The national initiative, which will be implemented by the Ministry of Health in January 2025, reflects the Sultanate of Oman’s commitment to raising healthier and more resilient generations.
During the meeting, Al Lamki affirmed that the expansion of services for the target groups aims to assist community members, particularly those planning to marry, in forming healthy and stable families and raising healthy children.
He underscored the importance of promoting awareness among the target groups, ensuring that both couples fully understand and are convinced that marriage should only proceed after undergoing medical tests, being fully informed of the results, and providing proof of having completed these tests.
He also highlighted that the newborn screening service will make a significant difference in the future of families, allowing for early treatment or interventions if the test results reveal any genetic disorders.
The undersecretary pointed out that this initiative, expected to be officially launched in January 2025, offers a package of tests targeting individuals planning to marry. These tests aim to determine whether either partner is affected by or carries certain hereditary or infectious blood disorders. The initiative provides couples with options and alternatives, enabling them to make informed and appropriate decisions.

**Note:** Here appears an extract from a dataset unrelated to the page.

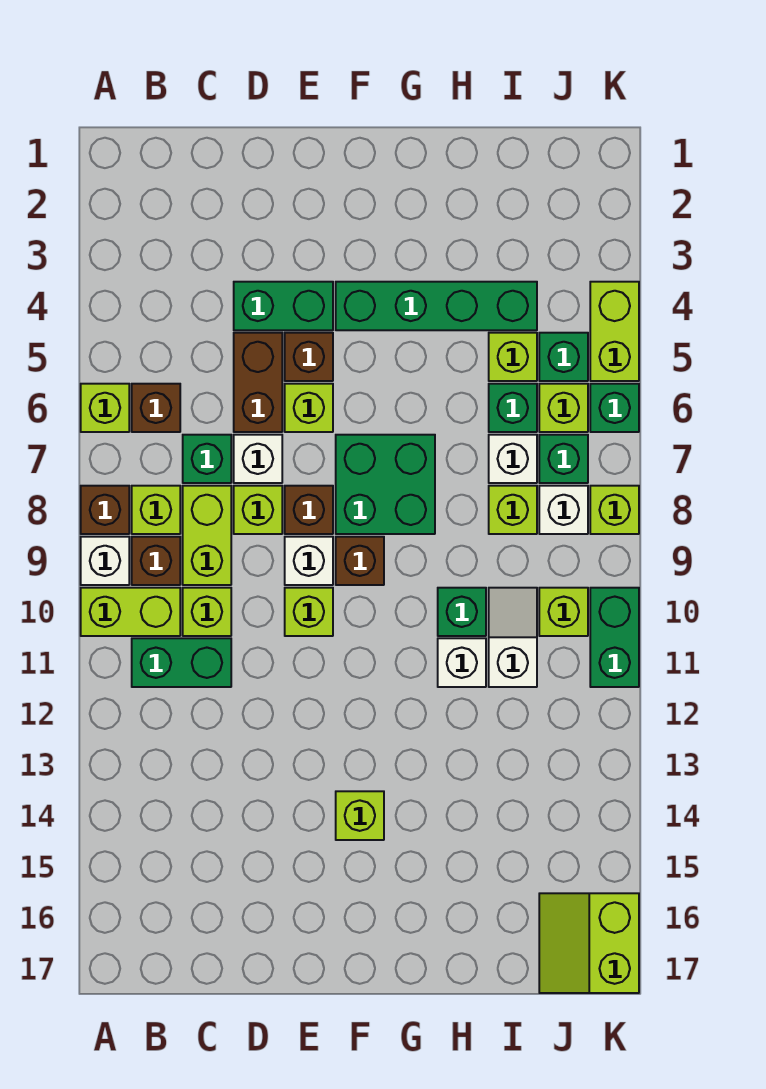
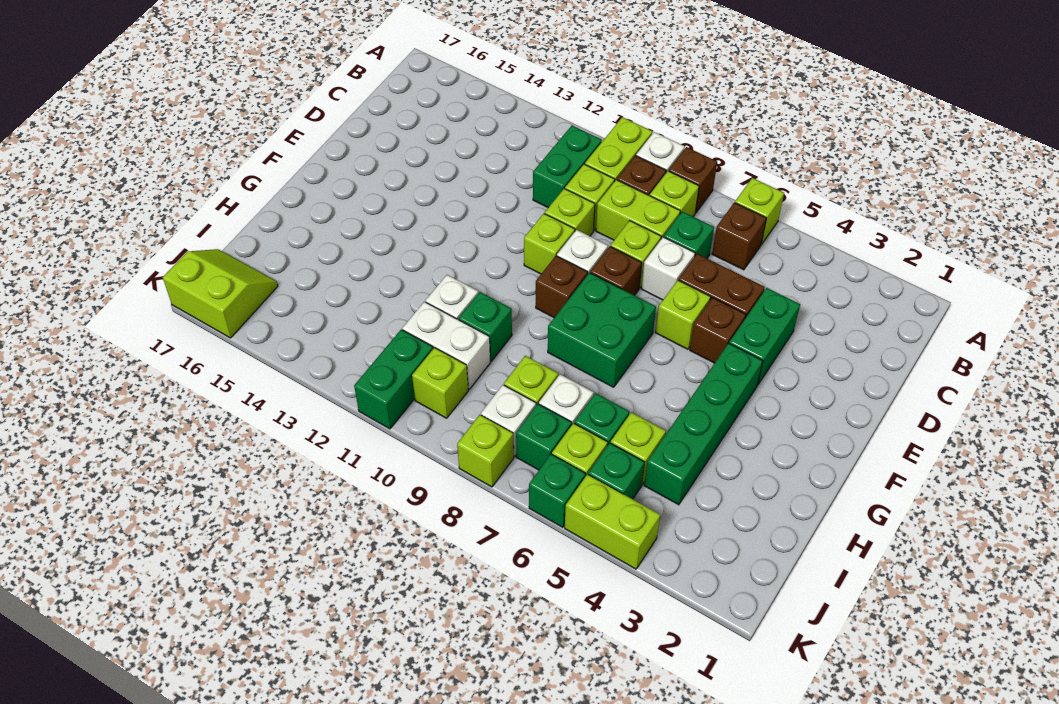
lime 1x1 brick [336,791,384,840] -> lime 1x1 brick moved to [545,189,595,236]
white 1x2 slope [489,588,537,687] -> white 1x2 brick [402,302,490,389]
green 1x2 brick [590,588,639,687] -> green 1x2 brick turned to [354,329,433,429]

Regarding the importance of this screening, Al Lamki stated that it helps prevent children from suffering from hereditary diseases and reduces the transmission of certain hereditary and infectious blood disorders. This contributes to minimising many psychological, social, and economic challenges faced by families with children affected by such conditions.
The national programme for early newborn screening also aims to detect any genetic disorders that may cause serious complications. The programme focuses on conducting newborn screenings as early as possible to prevent disease-related complications and to reduce rates of morbidity, disability, and mortality resulting from genetic disorders.